Provided text -
2.       Right to return the vehicle:  The buyer may return the vehicle to the seller within a 6 month period under certain conditions. This is subject to Section 56 (2) of the Act. Wear and tear is excluded. There has to be a proven defect in the car or the buyer must prove that the vehicle was sold to him which was not fit for the purpose for which he bought it. The onus will be on the buyer to provide evidence of such defect. The dealer will then have the option of repairing, replacing or refunding.  

I have spoken to the Used Car Sales Manager at the Dealership and explained my situation.  He was very helpfull, but at the end his superior, the Dealer Principle just wrote me an email stating that they cannot help me.  I have given the matter over to the MIO, but is still waiting on them to come back to me.
Any suggestions - do you think I have a foot to stand on?
Thanks!

----------


## AmithS

I am no expert on the CPA, but if you have good evidence like you are explaining above and present it in a manner that shows you have been deceived\mislead.  I am sure you will stand a good chance of getting the problem sorted out.

Else if all fails, use media avenues to tell others about their deceitfulness!

Just my taughts!

----------


## Christel

> I am no expert on the CPA, but if you have good evidence like you are explaining above and present it in a manner that shows you have been deceived\mislead.  I am sure you will stand a good chance of getting the problem sorted out.
> 
> Else if all fails, use media avenues to tell others about their deceitfulness!
> 
> Just my taughts!


Thanks... I have this car on HP, and the people at MFC also said that if the MIO cannot help me I should go to the media.... It's just frustrating because I need a reliable car, and that is not what they sold to me.  This past Tuesday I dropped the kids at school, just switched off the car to help them out, tried immediately to switch on again and it was DEAD.  The engine did not even swing....

Exercise inputs -
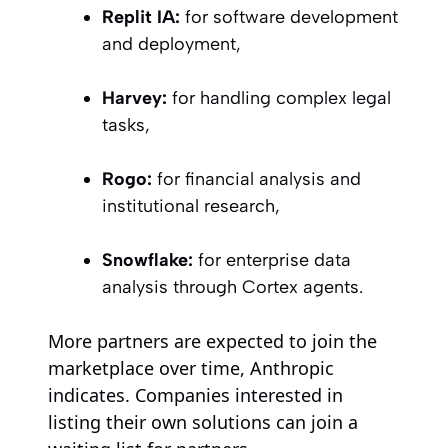
Replit IA:
for software development
and deployment,
Harvey:
for handling complex legal
tasks,
Rogo:
for financial analysis and
institutional research,
Snowflake:
for enterprise data
analysis through Cortex agents.
More partners are expected to join the
marketplace over time, Anthropic
indicates. Companies interested in
listing their own solutions can join a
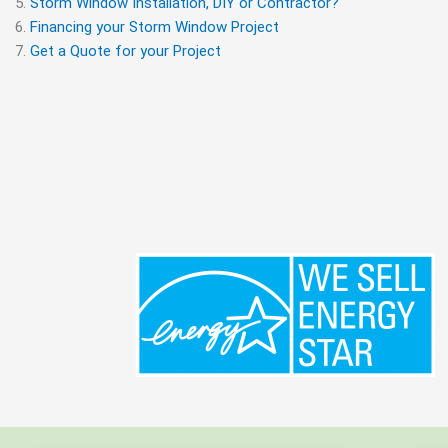
Storm Window Installation, DIY or Contractor?
Financing your Storm Window Project
Get a Quote for your Project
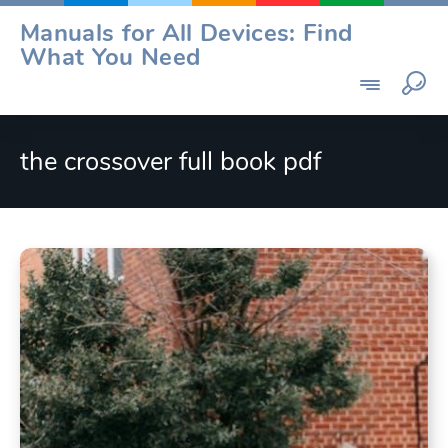
Skip
Manuals for All Devices: Find
to
What You Need
content
the crossover full book pdf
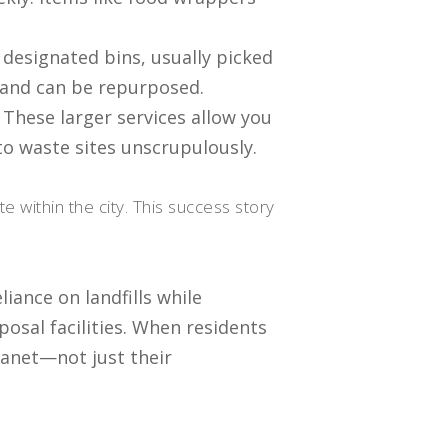
n designated bins, usually picked
s and can be repurposed.
 These larger services allow you
o waste sites unscrupulously.
 within the city. This success story
iance on landfills while
osal facilities. When residents
planet—not just their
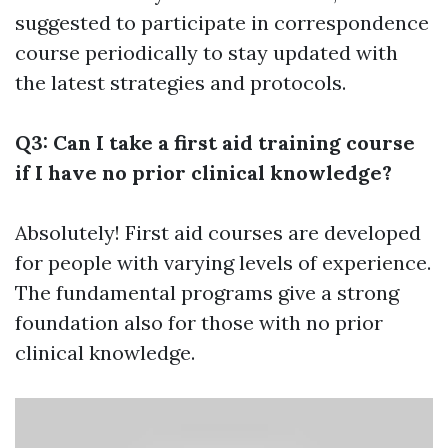
suggested to participate in correspondence
course periodically to stay updated with
the latest strategies and protocols.
Q3: Can I take a first aid training course
if I have no prior clinical knowledge?
Absolutely! First aid courses are developed
for people with varying levels of experience.
The fundamental programs give a strong
foundation also for those with no prior
clinical knowledge.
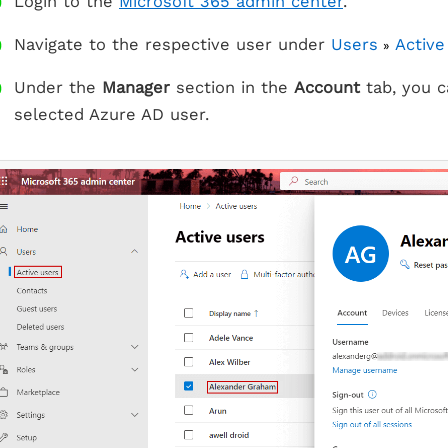
Login to the
Microsoft 365 admin center
.
Navigate to the respective user under
Users
Active
»
Under the
Manager
section in the
Account
tab, you c
selected Azure AD user.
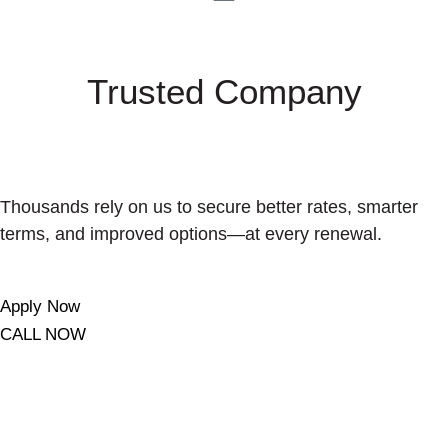
Trusted Company
Thousands rely on us to secure better rates, smarter
terms, and improved options—at every renewal.
Apply Now
CALL NOW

Request A - Can you change "Project" to "Job" in the records, from their first line through the line with "planet—not just their", and give those lines back with nothing else altered and the pictures left out?
Request B - Can you carry on the forum thread about the faulty used car from where it stops?

Task result A -
Replit IA:
for software development
and deployment,
Harvey:
for handling complex legal
tasks,
Rogo:
for financial analysis and
institutional research,
Snowflake:
for enterprise data
analysis through Cortex agents.
More partners are expected to join the
marketplace over time, Anthropic
indicates. Companies interested in
listing their own solutions can join a
Storm Window Installation, DIY or Contractor?
Financing your Storm Window Job
Get a Quote for your Job
Skip
Manuals for All Devices: Find
to
What You Need
content
the crossover full book pdf
n designated bins, usually picked
s and can be repurposed.
 These larger services allow you
o waste sites unscrupulously.
 within the city. This success story
iance on landfills while
osal facilities. When residents
planet—not just their

Task result B -
----------


## sterne.law@gmail.com

Your requirement of proof is fairly low in  terms of the CPA and the implied warranty is that the vehicle would be able to perform.
You have the 6 month warranty, wherein you can ask for refund, repair or replace.
Once a repair take splace then there is a "new" 3 month warranty with the same repair, replace or refund elements.
I think you should bring this pressure on the dealer. They will naturally attempt the repair and delay type tactics.
Every day without the car costs you time, money and maybe more importantly, aggravation. I suggest the route of, sort me out with another car or I give you your car back and go somewhere else.

----------

Christel (27-Feb-12)

----------


## gac

Christel, I suggest 2 actions:
1. Approach your financier for assistance. They may be able to put pressure on the Dealer.
2. Write a letter to the Dealership in which you state the facts (date purchased, what the sales person advised in response to your question, what has happened and then state the relevant law. Include the facts you discovered and for which you have records to prove about the car had R31k repairs done to it. State clearly that you demand they sort out the problem or that you will have no option but to take the matter further. But them be prepared to do exactly that.

Good luck.

----------

Christel (27-Feb-12)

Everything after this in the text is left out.